Coronavirus: Seven deaths in Scotland and 1297 new cases

Tuesday's figure of 1297 infections is the highest daily total in Scotland on record.

Seven more people have died with coronavirus in Scotland while the country has confirmed a record-high 1297 new infections overnight.

It takes the death toll among confirmed Covid-19 patients to 2557, although including weekly figures which also count deaths suspected to involve the virus the figure is more than 4300.

Tuesday’s figure of 1297 new cases is the highest daily total on record and amounts to 17.2% of newly-tested Scots.

Of the new infections, 419 are in the Greater Glasgow and Clyde region, with 337 in Lanarkshire, 191 in Lothian and 95 in Ayrshire and Arran.

There are 527 people in hospitals around Scotland with the virus, a rise of 40 in 24 hours.

A total of 35 patients are being treated in intensive care, one fewer than yesterday.

Five central belt health board areas – the four mentioned above as well as Forth Valley – are subject to strict measures to curb the virus’ spread, including the temporary closure of pubs and restaurants.

For the rest of Scotland, pubs and restaurants cannot serve alcohol inside and must shut their indoor premises by 6pm.

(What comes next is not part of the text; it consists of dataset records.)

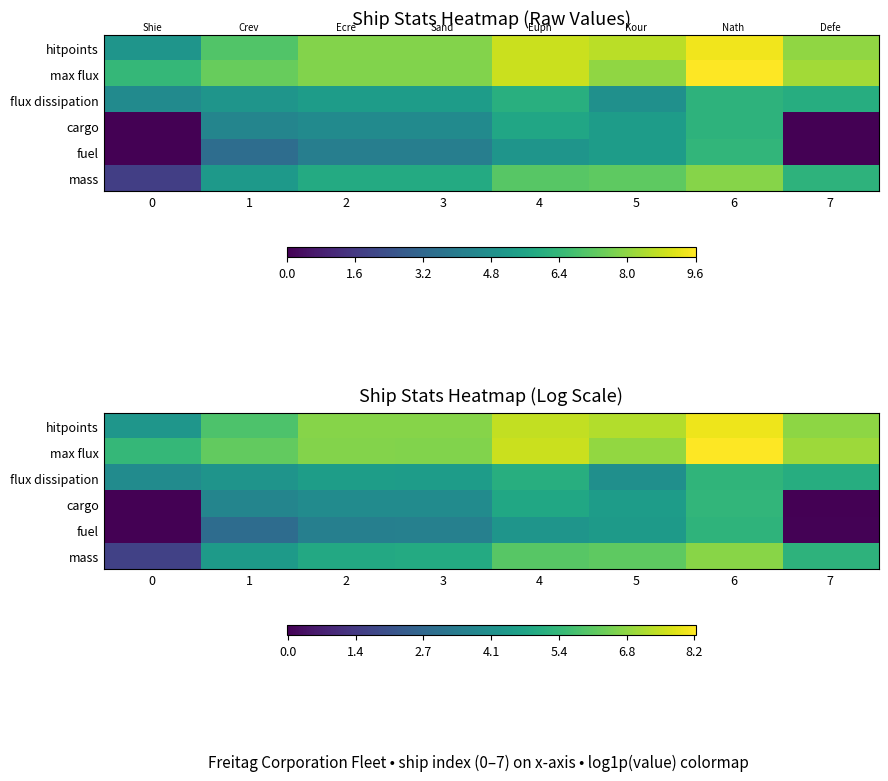

What is the difference between the maximum and second lowest values in the max flux series?

2.0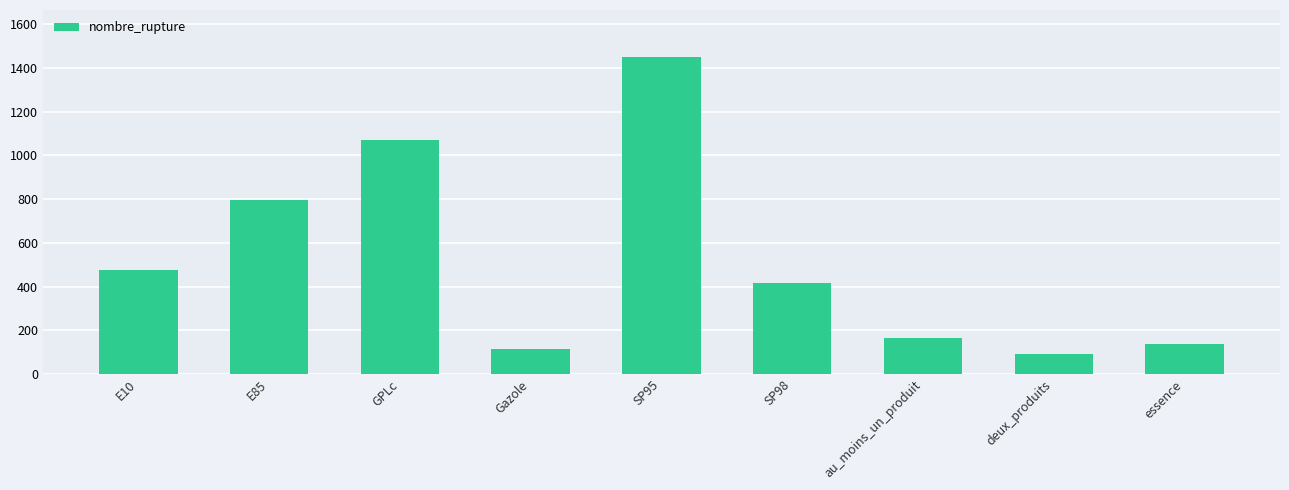

Reading left to right, transcribe all the data shown in this chart.

E10=477	E85=798	GPLc=1072	Gazole=116	SP95=1449	SP98=415	au_moins_un_produit=164	deux_produits=89	essence=137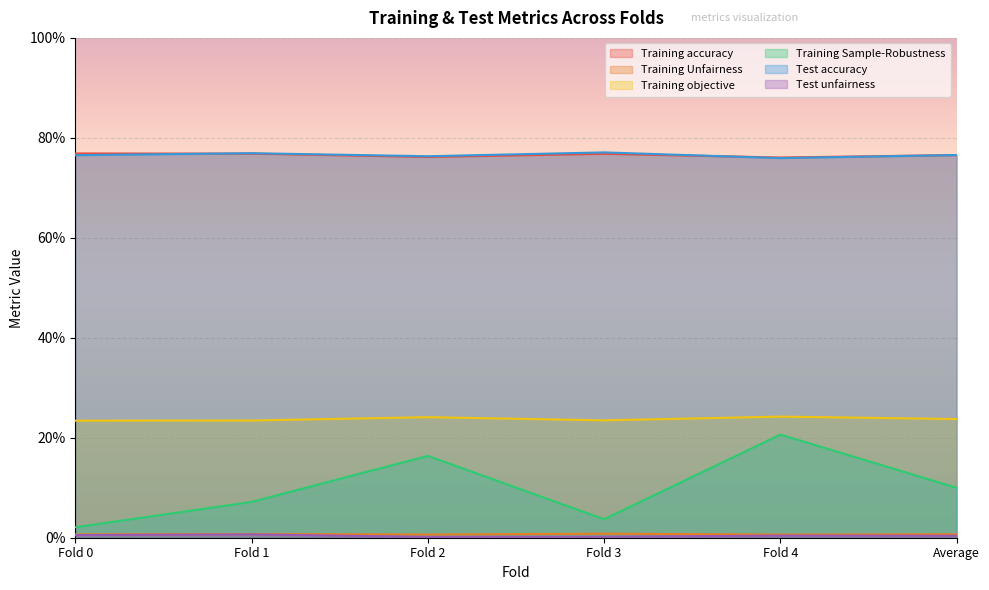

What is the label of the 4th point from the right?

Fold 2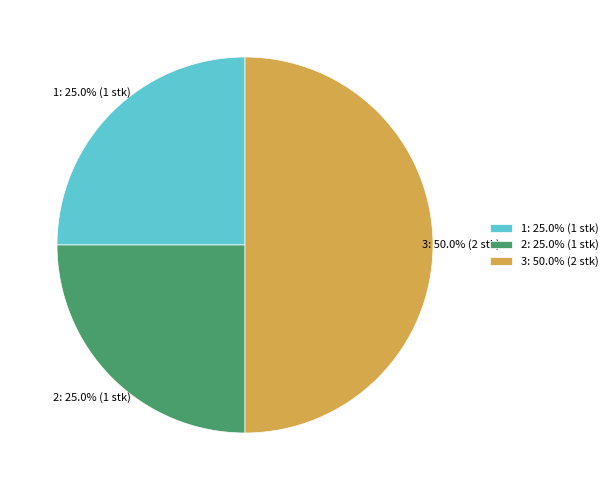

Approximately how many times larger is the value at 1: 25.0% (1 stk) compared to 2: 25.0% (1 stk)?

1.0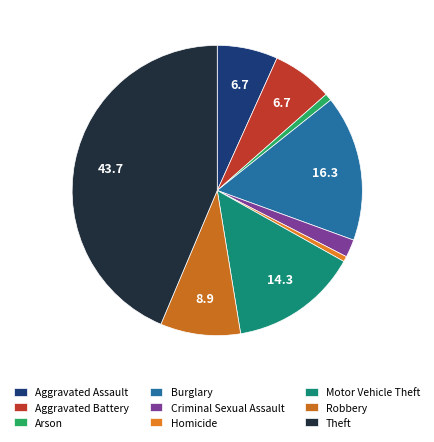

Which category has the smallest portion of the pie?

Homicide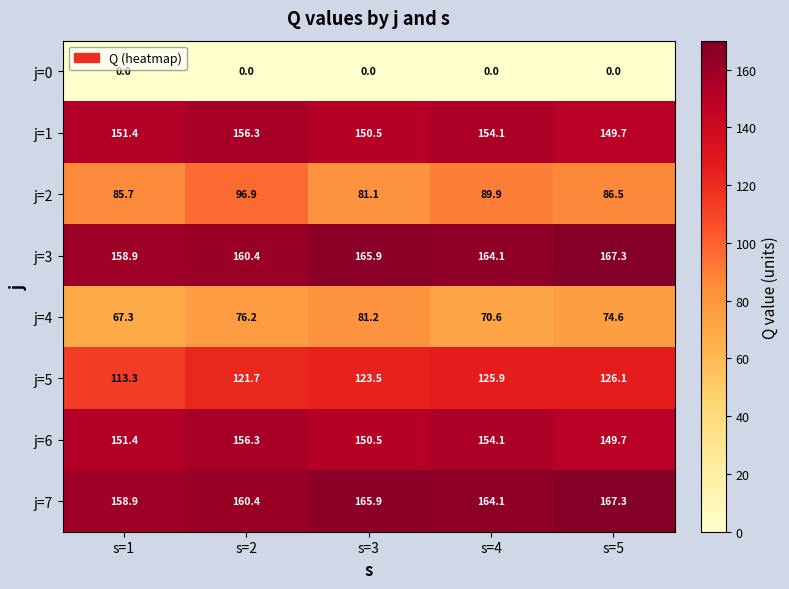

List the labels in order of j=7 value, largest first.

s=5, s=3, s=4, s=2, s=1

Outdoor hospitality such as beer gardens can remain open and serve alcohol until 10pm, under previous curfew rules announced.

Speaking at the Scottish Government’s daily Covid briefing, Nicola Sturgeon said the so-called “circuit break” restrictions – which are due to last until October 25 – are “firmly rooted in scientific advice”.

She was referring to guidance published by the UK Government’s scientific advisory body SAGE on Monday, which revealed advisers had told ministers on September 21 that a short lockdown should be brought in to stem the tide of coronavirus cases.

SAGE also suggested measures like a ban on private gatherings between households – in place in Scotland since September 23 – and the closure of hospitality businesses, gyms and personal retailers like hairdressers.

The First Minister said: “We’re trying to strike a careful balance but also to make sure that we are doing what is needed to protect the NHS and save lives.”